- _What the exercise asks_
Could you copy out every line of the data where the word "down" occurs?

- _Data section_
==========

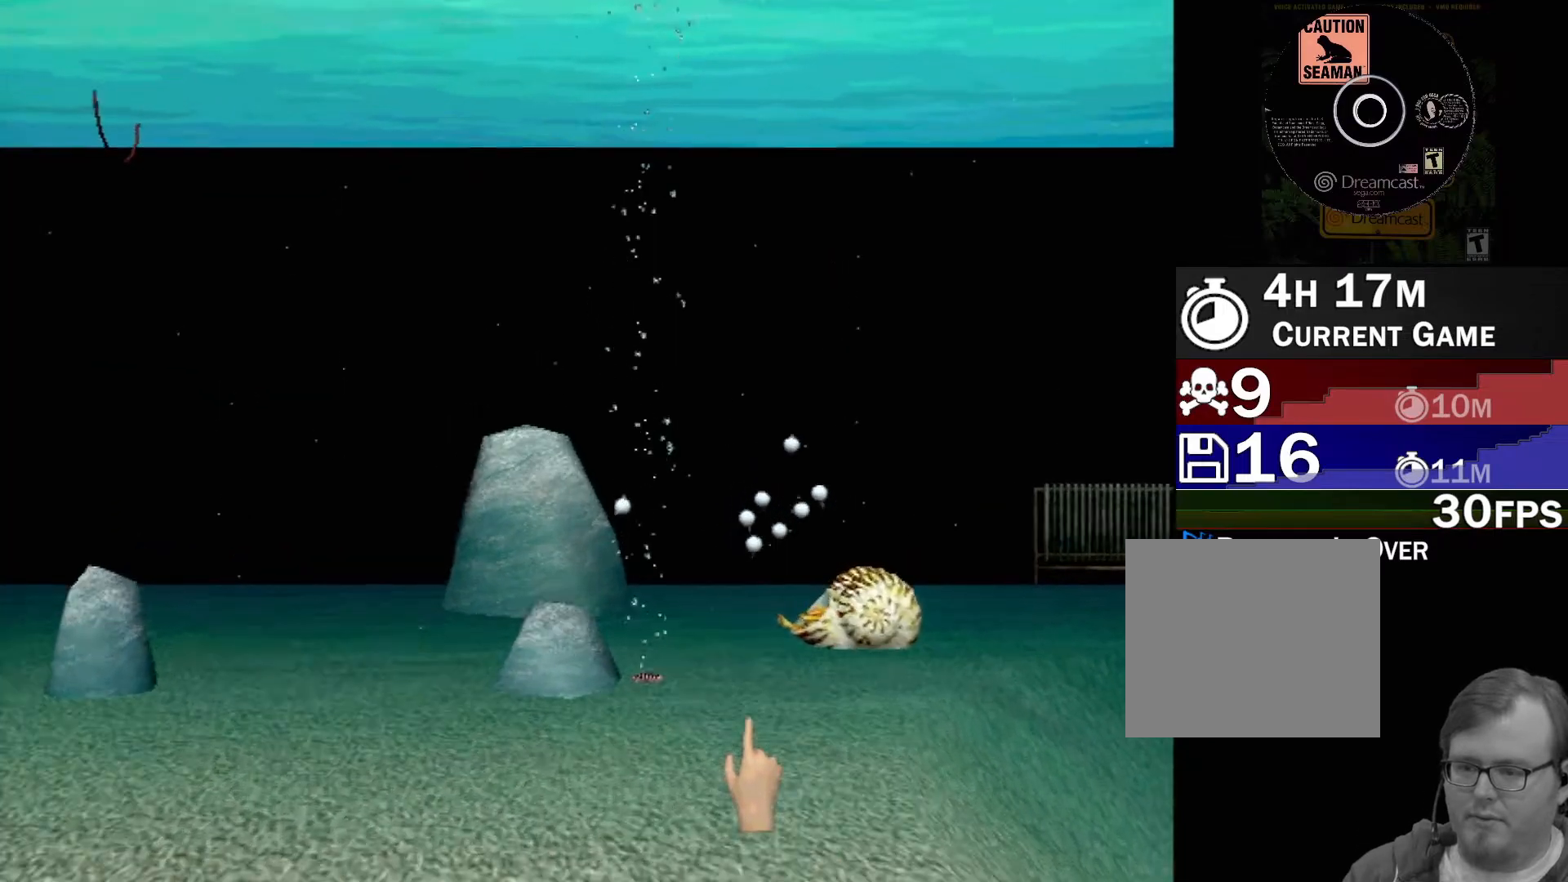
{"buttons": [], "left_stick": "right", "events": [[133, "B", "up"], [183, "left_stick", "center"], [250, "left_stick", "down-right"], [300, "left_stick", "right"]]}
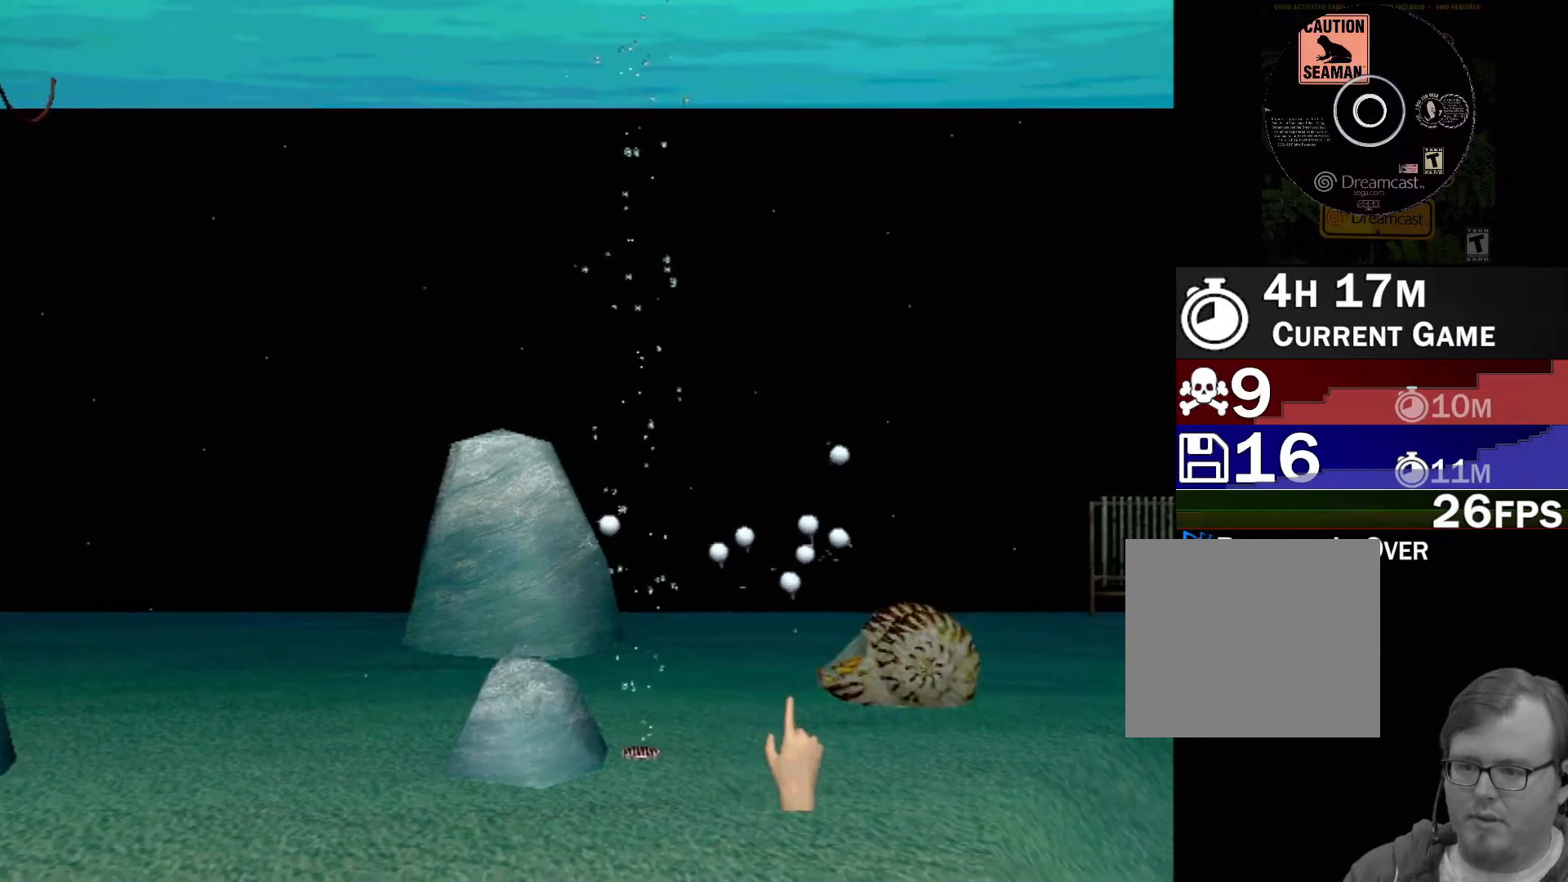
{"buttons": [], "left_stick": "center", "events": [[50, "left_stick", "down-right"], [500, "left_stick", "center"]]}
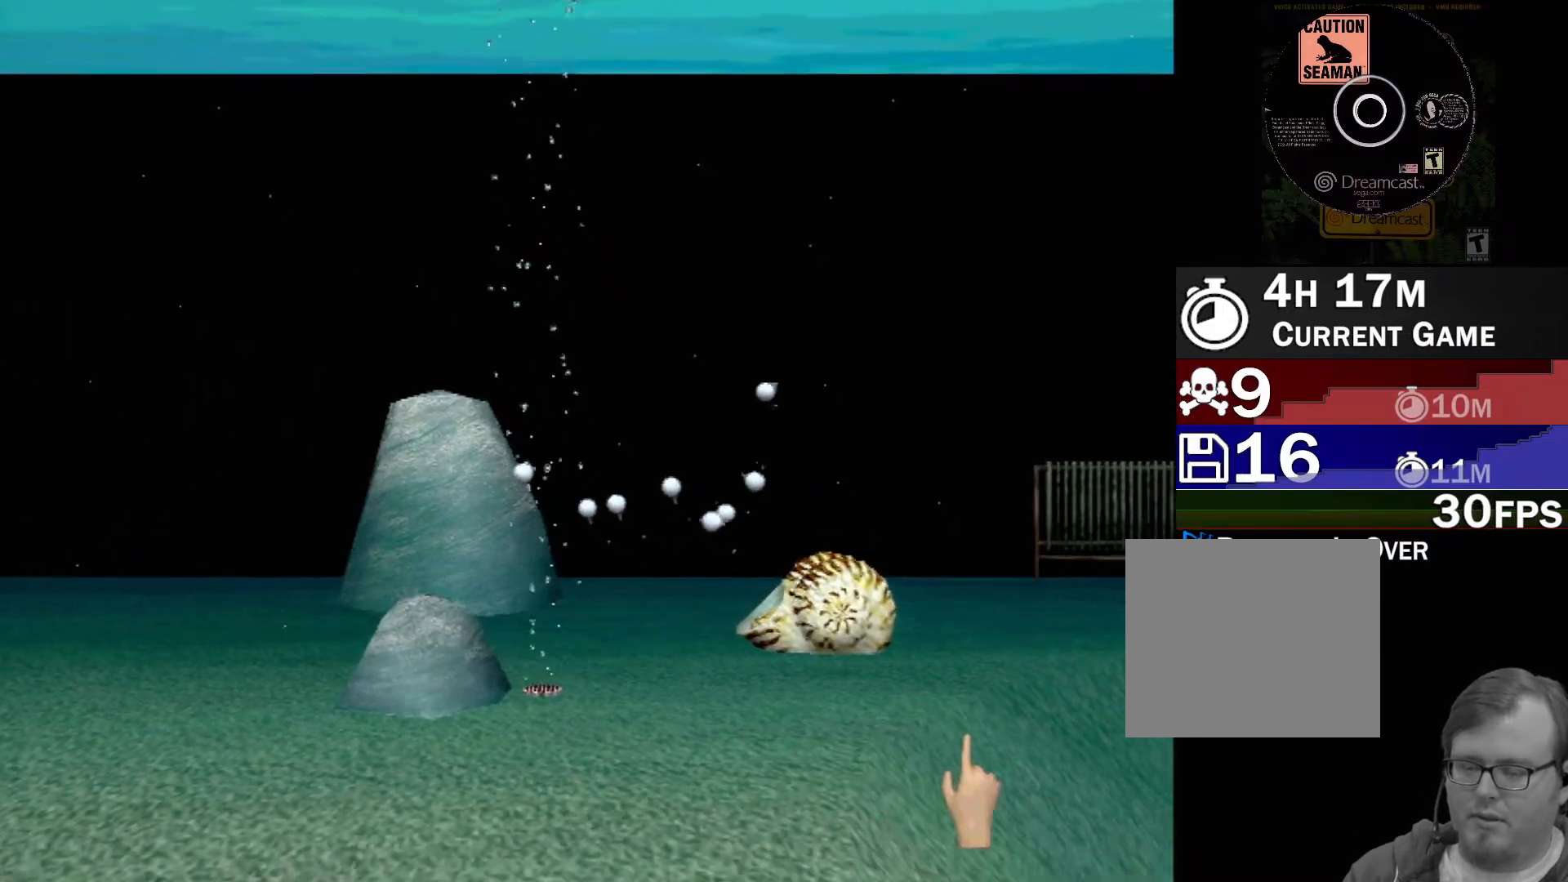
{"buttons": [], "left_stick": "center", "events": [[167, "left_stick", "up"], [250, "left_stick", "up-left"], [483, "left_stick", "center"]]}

==========

- _Result below_
{"buttons": [], "left_stick": "right", "events": [[133, "B", "up"], [183, "left_stick", "center"], [250, "left_stick", "down-right"], [300, "left_stick", "right"]]}
{"buttons": [], "left_stick": "center", "events": [[50, "left_stick", "down-right"], [500, "left_stick", "center"]]}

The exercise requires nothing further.